● **WHAT THE EXERCISE ASKS**
For the entries below, repeat exactly each line starting with the one that contains "is an immunohistochemistry" and going on through the one that contains "image of unremarkable", and no others.

● **RECORDS FOR PROCESSING**

════

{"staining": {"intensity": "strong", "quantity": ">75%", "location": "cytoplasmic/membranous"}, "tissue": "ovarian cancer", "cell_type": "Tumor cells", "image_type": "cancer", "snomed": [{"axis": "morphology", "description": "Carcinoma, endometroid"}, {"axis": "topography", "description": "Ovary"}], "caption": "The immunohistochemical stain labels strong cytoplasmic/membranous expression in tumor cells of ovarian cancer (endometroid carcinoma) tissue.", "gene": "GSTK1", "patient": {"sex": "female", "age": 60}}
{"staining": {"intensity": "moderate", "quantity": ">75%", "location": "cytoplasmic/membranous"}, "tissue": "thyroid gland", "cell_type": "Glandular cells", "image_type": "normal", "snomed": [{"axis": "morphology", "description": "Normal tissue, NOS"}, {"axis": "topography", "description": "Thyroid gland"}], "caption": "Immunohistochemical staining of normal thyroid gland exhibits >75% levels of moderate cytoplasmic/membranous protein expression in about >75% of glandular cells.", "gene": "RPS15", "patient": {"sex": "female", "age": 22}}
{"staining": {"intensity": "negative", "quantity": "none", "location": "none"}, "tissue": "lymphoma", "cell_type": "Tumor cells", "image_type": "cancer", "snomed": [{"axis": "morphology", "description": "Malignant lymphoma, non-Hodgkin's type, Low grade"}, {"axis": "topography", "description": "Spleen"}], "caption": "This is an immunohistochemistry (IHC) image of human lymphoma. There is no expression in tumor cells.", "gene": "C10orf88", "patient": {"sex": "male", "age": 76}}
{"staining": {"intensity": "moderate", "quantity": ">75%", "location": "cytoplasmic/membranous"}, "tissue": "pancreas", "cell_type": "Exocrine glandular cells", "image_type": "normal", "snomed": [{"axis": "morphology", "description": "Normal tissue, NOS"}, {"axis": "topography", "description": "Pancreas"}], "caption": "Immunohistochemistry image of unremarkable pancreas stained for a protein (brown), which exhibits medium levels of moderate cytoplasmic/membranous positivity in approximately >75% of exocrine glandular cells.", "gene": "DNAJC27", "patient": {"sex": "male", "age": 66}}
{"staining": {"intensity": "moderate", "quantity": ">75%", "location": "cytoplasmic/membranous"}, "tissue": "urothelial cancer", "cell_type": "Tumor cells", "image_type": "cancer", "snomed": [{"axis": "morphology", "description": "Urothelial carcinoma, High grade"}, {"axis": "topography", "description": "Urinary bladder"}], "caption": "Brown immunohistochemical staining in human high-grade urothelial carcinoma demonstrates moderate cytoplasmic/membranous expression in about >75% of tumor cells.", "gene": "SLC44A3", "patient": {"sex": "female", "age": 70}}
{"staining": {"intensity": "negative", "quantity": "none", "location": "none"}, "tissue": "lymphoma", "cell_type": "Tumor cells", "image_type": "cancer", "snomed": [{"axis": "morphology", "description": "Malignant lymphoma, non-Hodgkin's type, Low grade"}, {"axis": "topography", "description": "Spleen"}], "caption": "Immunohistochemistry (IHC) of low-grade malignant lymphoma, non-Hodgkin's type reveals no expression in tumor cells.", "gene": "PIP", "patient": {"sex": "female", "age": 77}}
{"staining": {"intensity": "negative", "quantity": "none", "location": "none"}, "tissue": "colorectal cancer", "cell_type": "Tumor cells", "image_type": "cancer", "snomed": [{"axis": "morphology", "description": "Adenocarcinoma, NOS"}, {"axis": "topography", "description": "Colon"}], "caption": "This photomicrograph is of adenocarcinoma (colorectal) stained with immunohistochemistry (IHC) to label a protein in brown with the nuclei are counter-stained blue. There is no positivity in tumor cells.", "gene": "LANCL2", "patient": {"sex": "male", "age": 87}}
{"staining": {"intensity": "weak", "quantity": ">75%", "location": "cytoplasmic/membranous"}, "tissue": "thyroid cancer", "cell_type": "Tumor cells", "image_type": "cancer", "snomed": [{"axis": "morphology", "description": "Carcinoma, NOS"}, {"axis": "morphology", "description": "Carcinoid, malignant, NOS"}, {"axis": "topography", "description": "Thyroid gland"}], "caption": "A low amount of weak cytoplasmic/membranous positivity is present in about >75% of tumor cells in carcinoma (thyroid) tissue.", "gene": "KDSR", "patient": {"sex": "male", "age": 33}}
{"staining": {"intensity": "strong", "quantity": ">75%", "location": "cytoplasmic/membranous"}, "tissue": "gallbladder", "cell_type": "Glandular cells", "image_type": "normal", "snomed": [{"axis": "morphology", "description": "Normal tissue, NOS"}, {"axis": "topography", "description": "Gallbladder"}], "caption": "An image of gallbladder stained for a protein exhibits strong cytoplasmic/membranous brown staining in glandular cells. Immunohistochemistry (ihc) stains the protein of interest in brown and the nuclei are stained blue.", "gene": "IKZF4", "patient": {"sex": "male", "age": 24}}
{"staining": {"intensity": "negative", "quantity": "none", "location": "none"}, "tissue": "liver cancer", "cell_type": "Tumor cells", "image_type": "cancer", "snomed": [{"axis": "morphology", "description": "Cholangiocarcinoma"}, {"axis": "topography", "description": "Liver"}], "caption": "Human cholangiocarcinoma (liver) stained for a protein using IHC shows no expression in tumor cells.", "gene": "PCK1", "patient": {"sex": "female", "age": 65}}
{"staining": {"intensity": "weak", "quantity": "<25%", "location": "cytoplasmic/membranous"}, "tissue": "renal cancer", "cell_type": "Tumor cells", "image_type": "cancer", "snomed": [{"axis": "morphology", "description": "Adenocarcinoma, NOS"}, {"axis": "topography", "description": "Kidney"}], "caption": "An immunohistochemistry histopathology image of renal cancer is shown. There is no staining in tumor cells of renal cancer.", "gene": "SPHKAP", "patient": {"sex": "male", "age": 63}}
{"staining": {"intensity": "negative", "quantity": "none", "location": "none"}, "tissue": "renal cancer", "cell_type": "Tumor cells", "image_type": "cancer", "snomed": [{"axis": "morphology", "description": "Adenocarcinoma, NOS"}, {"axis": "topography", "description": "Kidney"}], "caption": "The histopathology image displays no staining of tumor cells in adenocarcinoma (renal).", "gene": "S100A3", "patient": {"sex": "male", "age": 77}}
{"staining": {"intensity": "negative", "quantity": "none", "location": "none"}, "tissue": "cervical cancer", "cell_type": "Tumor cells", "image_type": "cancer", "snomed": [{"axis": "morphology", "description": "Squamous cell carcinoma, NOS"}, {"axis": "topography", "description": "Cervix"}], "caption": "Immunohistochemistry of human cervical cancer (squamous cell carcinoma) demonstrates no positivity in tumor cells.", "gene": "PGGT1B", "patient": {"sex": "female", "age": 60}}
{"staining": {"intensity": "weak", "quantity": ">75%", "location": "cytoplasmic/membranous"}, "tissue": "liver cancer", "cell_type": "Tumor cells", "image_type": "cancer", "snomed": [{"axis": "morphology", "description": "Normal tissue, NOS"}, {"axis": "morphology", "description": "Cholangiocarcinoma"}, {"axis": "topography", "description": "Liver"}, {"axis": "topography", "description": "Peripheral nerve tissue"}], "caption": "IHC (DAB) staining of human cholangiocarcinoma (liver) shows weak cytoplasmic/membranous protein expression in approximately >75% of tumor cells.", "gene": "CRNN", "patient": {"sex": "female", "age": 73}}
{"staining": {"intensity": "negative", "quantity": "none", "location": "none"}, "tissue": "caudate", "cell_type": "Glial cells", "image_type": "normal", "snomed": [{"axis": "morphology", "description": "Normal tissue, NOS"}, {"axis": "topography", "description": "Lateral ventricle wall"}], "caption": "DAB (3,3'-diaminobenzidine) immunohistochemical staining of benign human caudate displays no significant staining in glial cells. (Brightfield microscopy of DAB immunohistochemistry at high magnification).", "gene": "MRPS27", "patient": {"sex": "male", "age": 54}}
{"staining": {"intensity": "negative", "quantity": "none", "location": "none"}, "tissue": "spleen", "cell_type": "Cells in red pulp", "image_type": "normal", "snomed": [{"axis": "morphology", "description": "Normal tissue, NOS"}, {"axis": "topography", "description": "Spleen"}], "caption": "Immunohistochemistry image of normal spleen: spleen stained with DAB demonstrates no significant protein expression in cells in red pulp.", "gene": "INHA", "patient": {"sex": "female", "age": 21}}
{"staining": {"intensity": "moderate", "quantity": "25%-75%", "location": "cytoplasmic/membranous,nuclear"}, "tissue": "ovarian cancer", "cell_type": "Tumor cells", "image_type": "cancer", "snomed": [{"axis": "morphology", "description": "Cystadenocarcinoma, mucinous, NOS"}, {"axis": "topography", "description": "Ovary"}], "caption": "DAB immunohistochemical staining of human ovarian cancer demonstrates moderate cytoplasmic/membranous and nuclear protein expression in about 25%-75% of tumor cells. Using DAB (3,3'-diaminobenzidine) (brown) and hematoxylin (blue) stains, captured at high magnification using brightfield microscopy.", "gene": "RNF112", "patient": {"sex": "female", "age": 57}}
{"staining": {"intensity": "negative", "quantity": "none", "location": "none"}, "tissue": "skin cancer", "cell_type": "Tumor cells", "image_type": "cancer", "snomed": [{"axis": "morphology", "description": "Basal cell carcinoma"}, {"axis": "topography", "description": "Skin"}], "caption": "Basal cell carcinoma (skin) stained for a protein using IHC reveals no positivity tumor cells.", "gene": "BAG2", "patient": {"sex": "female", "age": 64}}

════

● **FINAL ANSWER**
{"staining": {"intensity": "negative", "quantity": "none", "location": "none"}, "tissue": "lymphoma", "cell_type": "Tumor cells", "image_type": "cancer", "snomed": [{"axis": "morphology", "description": "Malignant lymphoma, non-Hodgkin's type, Low grade"}, {"axis": "topography", "description": "Spleen"}], "caption": "This is an immunohistochemistry (IHC) image of human lymphoma. There is no expression in tumor cells.", "gene": "C10orf88", "patient": {"sex": "male", "age": 76}}
{"staining": {"intensity": "moderate", "quantity": ">75%", "location": "cytoplasmic/membranous"}, "tissue": "pancreas", "cell_type": "Exocrine glandular cells", "image_type": "normal", "snomed": [{"axis": "morphology", "description": "Normal tissue, NOS"}, {"axis": "topography", "description": "Pancreas"}], "caption": "Immunohistochemistry image of unremarkable pancreas stained for a protein (brown), which exhibits medium levels of moderate cytoplasmic/membranous positivity in approximately >75% of exocrine glandular cells.", "gene": "DNAJC27", "patient": {"sex": "male", "age": 66}}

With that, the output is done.